The government also rightly wants sharper accountability for trust performance and sharper consequences for failure. Schools and trusts should have meaningful independence from the state with the extent and burden of process regulation reduced – but weak provision must be tackled.
And government is right to seek consensus built on evidence. The devil is in the detail and a great deal of that detail will be decided through the forthcoming review of regulation. But it is confident, not weak government to consult and seek the insight of schools, trusts, local authorities, churches and others in order to build a system which can stand the test of time.
In January 1944, Sir Geoffrey Shakespeare congratulated RA Butler on the ‘extremely skilful and diplomatic way in which he has carried out his negotiations and framed this comprehensive measure, which gathers up the dreams of all educational reformists.’ Nadhim Zahawi might reasonably aim to achieve the same thing – and an equally enduring piece of legislation – in framing what will become the 2023 Education Act.

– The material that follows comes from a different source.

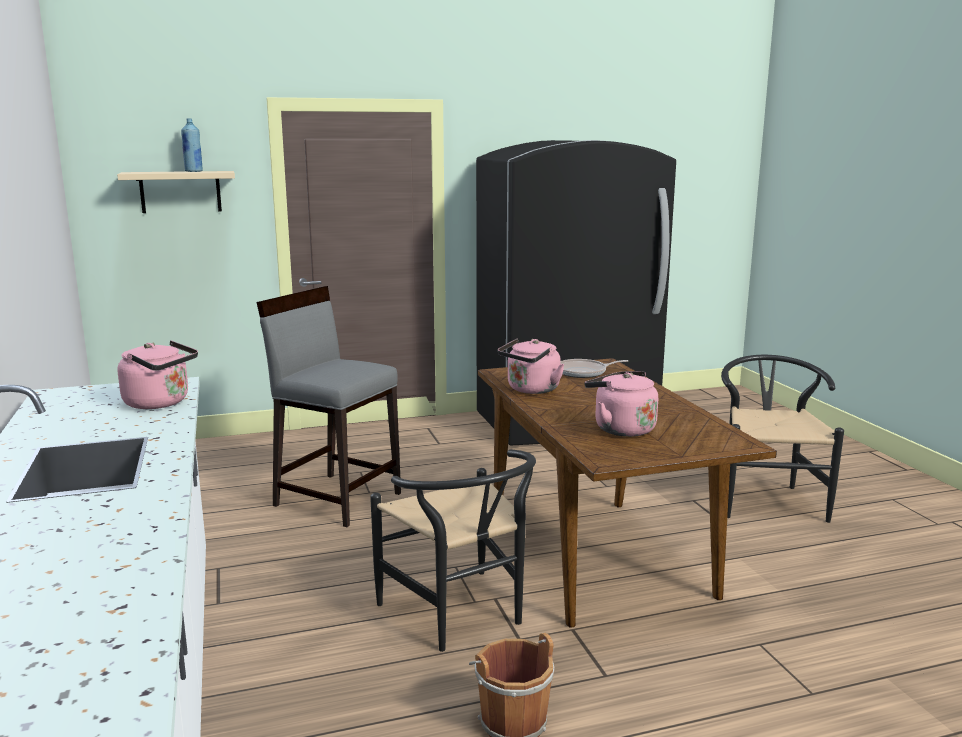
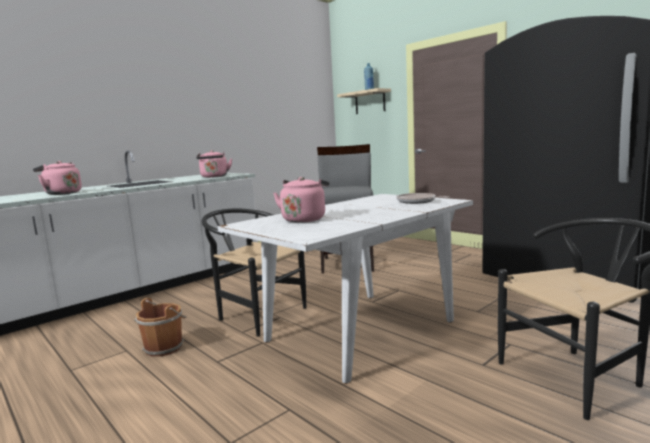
camera: 65 degrees right, 5 degrees down
(460, 616) = (255, 314): black chair -> black chair turned 90 degrees clockwise
(531, 390) = (357, 202): pink kettle -> pink kettle (61, 193)
(598, 558) = (359, 331): brown dining table -> white dining table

There is a narrow and treacherous path to doing so. It will require ministers to reach beyond their natural constituency and even across the political divide, to face up to the toughest issues and let evidence rather than ideology be their guide.
One white paper could not get them there in a single bound. But with the wrong white paper, the DfE could have failed to even get off the mark. That is not the case. They have cleared the undergrowth, found the start of the narrow path and taken the first steps along it.
It’s unglamorous work, perhaps. But it’s absolutely necessary to seek to create a system within which all schools and teachers can flourish.
So I welcome this white paper with at least two and a half cheers. Which is a good one and a half cheers more than I would have given government for anything 12 months ago.
It is not impossible that we will look back at this white paper from the vantage point of future decades as the founding moment of a new settlement. A moment when government did not underestimate its ability to shape the long term.